と、そこへ1人の女子が2人に声をかけた。
彼女もまた七瀬と同じように高校を先日卒業した生徒だった。
「あ、香澄!こないだ振りだね……」
七瀬は繋がれた左手をスルッと離そうとしたが、隣にいる杏寿郎がそれを許してくれなかった。
「えっ、手を繋いでる??………2人ってやっぱり?」
「ちょっと待って!やっぱりって何?」
★
“知らぬは本人達のみ”
こんな言葉をあらゆる場面で耳にする事が多いが、七瀬と杏寿郎にも見事にあてはまっていた。

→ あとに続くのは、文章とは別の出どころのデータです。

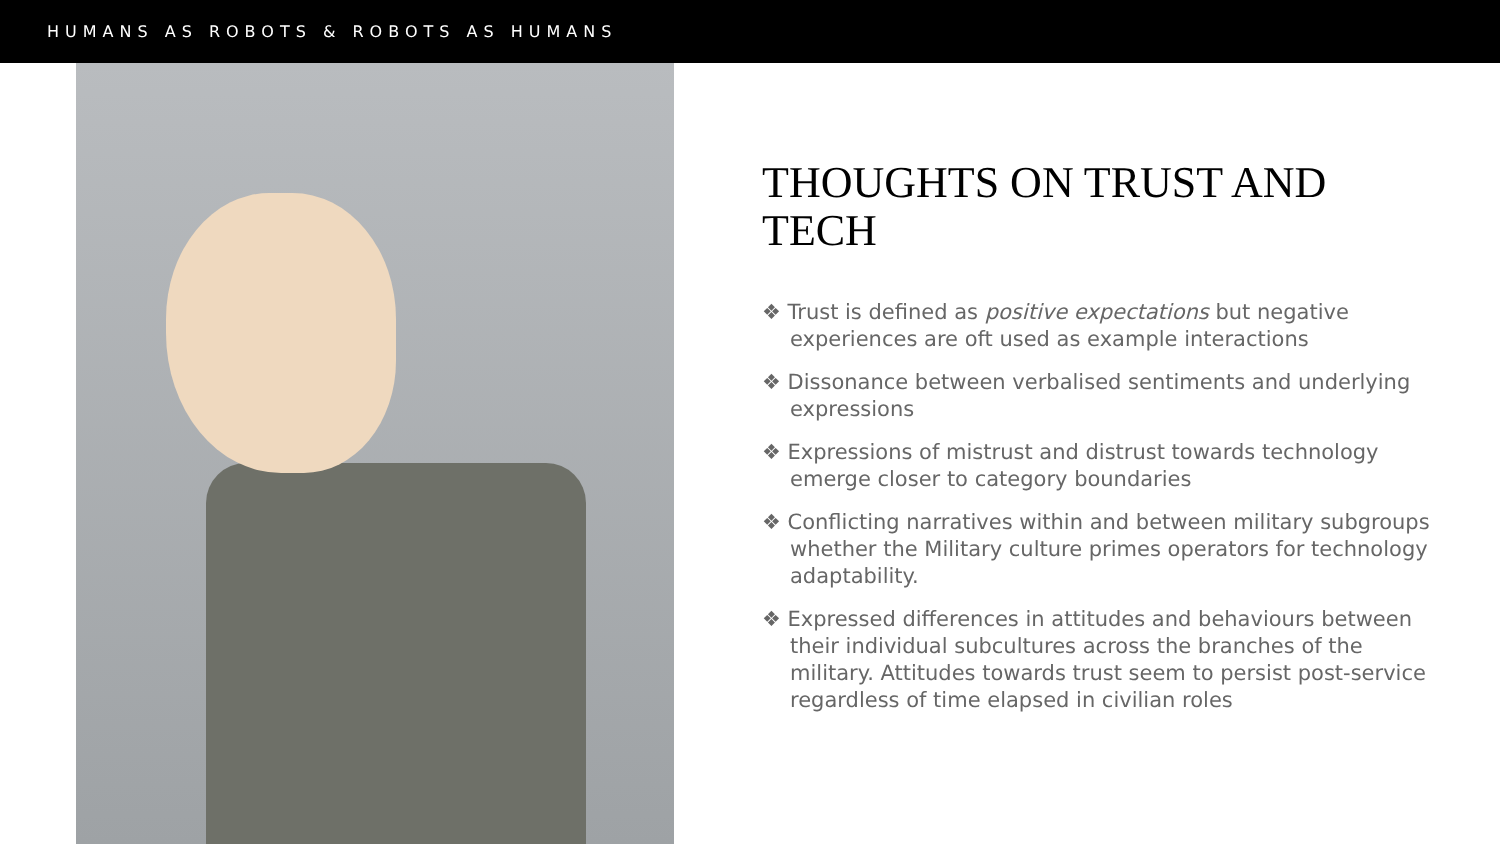HUMANS AS ROBOTS & ROBOTS AS HUMANS
THOUGHTS ON TRUST AND TECH
❖ Trust is defined as positive expectations but negative experiences are oft used as example interactions
❖ Dissonance between verbalised sentiments and underlying expressions
❖ Expressions of mistrust and distrust towards technology emerge closer to category boundaries
❖ Conflicting narratives within and between military subgroups whether the Military culture primes operators for technology adaptability.
❖ Expressed differences in attitudes and behaviours between their individual subcultures across the branches of the military. Attitudes towards trust seem to persist post-service regardless of time elapsed in civilian roles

「絶対みんなが見ている所ではバレてないと思ってたのに……どうしてでしょうね?」
「う……む。俺も流石に驚いた!」
『いつからだったかなあ。あ、そうだよ!2年生の時だ。先生と七瀬がね、夏休み前に補講していた時があったじゃない?その時教室の前を通りかかった子が言うには……』
「あの時の会話って本当に先生と生徒だったのに。やりとりがどこか艶っぽかったって……伝わってしまう物なのかな?」
七瀬は買い物カゴからエコバッグに食品を詰めながら、杏寿郎に問いかけた。
「俺達が気づかない内に何か伝わる物があったのかもしれん。であるとするなら、卒業まで皆に黙っていてくれた事には感謝せねばな!」
「ふふ、本当にその通りですね」
購入した物を全て詰め込み、七瀬が1つ肩にかけようとするとすかさず杏寿郎がそのエコバッグを奪う。
「いつも母と買いに来る時は、私が持ってますよ?」
「今は俺がいるだろう?こう言う時は任せて欲しい」
ほら、と決して軽くはないエコバッグを1つ左手に持つと、彼は右手を七瀬に差し出した。